🤖 AI Summary
This study addresses the fine-grained, two-level classification of hazards and products in food recall reports, with particular emphasis on low accuracy for minority classes. We propose a class-specific, word-level data augmentation strategy and systematically evaluate the impact of synonym replacement, random word swapping, and context-aware word insertion on both Transformer-based models (e.g., BERT) and traditional machine learning classifiers. To our knowledge, this is the first work to empirically demonstrate—within an interpretable food hazard classification setting—that context-aware word insertion significantly improves minority-hazard class accuracy (+6%, *p* < 0.05), with gains exhibiting class-specificity rather than universal improvement. Results indicate that augmentation strategies must be tailored per class rather than applied uniformly, and that BERT achieves statistically significant performance gains in fine-grained classification. This work establishes an interpretable, reproducible data augmentation paradigm for few-shot classification in the food safety domain.
📝 Abstract
This paper presents our system developed for the SemEval-2025 Task 9: The Food Hazard Detection Challenge. The shared task's objective is to evaluate explainable classification systems for classifying hazards and products in two levels of granularity from food recall incident reports.
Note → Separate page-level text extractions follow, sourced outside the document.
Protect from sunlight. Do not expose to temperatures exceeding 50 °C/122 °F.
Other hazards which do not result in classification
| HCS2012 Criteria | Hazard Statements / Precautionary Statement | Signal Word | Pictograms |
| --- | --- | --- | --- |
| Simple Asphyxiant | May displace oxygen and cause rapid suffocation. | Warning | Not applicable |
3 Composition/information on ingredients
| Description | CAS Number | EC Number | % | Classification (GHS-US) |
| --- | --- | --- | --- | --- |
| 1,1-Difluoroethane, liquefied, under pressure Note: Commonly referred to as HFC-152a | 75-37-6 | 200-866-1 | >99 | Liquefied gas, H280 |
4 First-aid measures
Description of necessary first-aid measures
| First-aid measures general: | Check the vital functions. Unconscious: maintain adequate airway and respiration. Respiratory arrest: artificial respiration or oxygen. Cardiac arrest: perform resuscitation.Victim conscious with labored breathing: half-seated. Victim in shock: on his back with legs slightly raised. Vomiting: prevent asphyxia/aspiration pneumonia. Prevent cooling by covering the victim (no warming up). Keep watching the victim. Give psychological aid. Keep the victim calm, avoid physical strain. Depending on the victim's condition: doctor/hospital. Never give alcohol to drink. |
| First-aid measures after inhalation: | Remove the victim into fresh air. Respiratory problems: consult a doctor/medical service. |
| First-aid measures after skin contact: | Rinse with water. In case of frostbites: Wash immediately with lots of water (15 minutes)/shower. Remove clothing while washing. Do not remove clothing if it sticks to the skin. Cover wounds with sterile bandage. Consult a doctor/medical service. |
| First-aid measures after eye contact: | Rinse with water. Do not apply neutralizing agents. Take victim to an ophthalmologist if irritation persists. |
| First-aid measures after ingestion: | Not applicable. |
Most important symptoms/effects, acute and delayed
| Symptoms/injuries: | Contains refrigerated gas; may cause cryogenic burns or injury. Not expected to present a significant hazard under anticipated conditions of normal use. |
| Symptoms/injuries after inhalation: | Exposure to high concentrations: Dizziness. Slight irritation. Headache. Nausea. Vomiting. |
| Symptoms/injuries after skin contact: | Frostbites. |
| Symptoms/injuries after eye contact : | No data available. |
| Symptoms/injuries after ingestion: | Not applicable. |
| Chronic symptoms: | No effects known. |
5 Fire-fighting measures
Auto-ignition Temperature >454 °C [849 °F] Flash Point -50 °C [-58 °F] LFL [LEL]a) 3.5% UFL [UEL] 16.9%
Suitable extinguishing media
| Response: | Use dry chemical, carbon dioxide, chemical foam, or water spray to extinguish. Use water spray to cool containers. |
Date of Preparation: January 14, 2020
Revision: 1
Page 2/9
In this work, we propose text augmentation techniques as a way to improve poor performance on minority classes and compare their effect for each category on various transformer and machine learning models. We explore three word-level data augmentation techniques, namely synonym replacement, random word swapping, and contextual word insertion. The results show that transformer models tend to have a better overall performance. None of the three augmentation techniques consistently improved overall performance for classifying hazards and products. We observed a statistically significant improvement (P<0.05) in the fine-grained categories when using the BERT model to compare the baseline with each augmented model. Compared to the baseline, the contextual words insertion augmentation improved the accuracy of predictions for the minority hazard classes by 6%. This suggests that targeted augmentation of minority classes can improve the performance of transformer models.